Given these entries, repeat exactly the lines starting with the one that has "Wir weisen darauf" and going on through the one that has "Niedersachsen und Bremen", both included, but none of the pictures.

[[ DATASET EXTRACT, beginning ]]

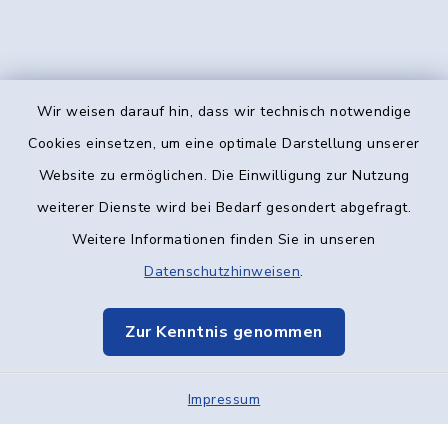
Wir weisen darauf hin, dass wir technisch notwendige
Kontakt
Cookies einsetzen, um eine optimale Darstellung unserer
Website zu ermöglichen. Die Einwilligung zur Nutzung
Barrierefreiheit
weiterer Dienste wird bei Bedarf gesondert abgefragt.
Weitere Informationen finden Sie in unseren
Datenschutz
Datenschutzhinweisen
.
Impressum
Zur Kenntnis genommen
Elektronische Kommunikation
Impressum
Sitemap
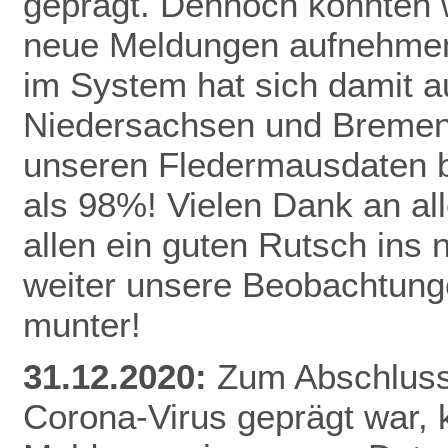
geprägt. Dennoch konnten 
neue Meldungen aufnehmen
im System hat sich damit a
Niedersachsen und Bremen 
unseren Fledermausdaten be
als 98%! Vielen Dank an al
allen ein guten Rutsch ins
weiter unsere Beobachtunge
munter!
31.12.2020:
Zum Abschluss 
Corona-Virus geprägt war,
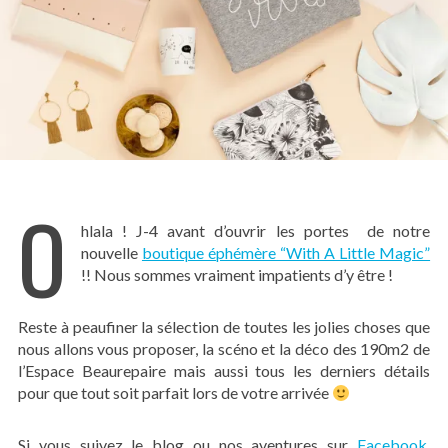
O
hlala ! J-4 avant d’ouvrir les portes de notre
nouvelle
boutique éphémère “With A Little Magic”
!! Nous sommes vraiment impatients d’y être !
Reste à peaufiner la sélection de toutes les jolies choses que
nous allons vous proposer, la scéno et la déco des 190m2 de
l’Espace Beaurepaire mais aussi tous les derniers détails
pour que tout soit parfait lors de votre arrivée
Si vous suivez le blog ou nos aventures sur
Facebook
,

[[ DATASET EXTRACT, end ]]
[[ DATASET EXTRACT, beginning ]]

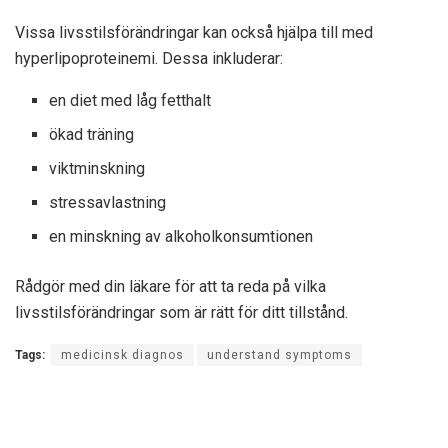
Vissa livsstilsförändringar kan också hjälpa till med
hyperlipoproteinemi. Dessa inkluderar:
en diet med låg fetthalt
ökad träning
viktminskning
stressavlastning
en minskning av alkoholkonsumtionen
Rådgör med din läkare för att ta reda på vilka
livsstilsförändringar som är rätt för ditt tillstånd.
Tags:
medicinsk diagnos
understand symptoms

[[ DATASET EXTRACT, end ]]

### WRITTEN SOLUTION
Wir weisen darauf hin, dass wir technisch notwendige
Kontakt
Cookies einsetzen, um eine optimale Darstellung unserer
Website zu ermöglichen. Die Einwilligung zur Nutzung
Barrierefreiheit
weiterer Dienste wird bei Bedarf gesondert abgefragt.
Weitere Informationen finden Sie in unseren
Datenschutz
Datenschutzhinweisen
.
Impressum
Zur Kenntnis genommen
Elektronische Kommunikation
Impressum
Sitemap
geprägt. Dennoch konnten 
neue Meldungen aufnehmen
im System hat sich damit a
Niedersachsen und Bremen 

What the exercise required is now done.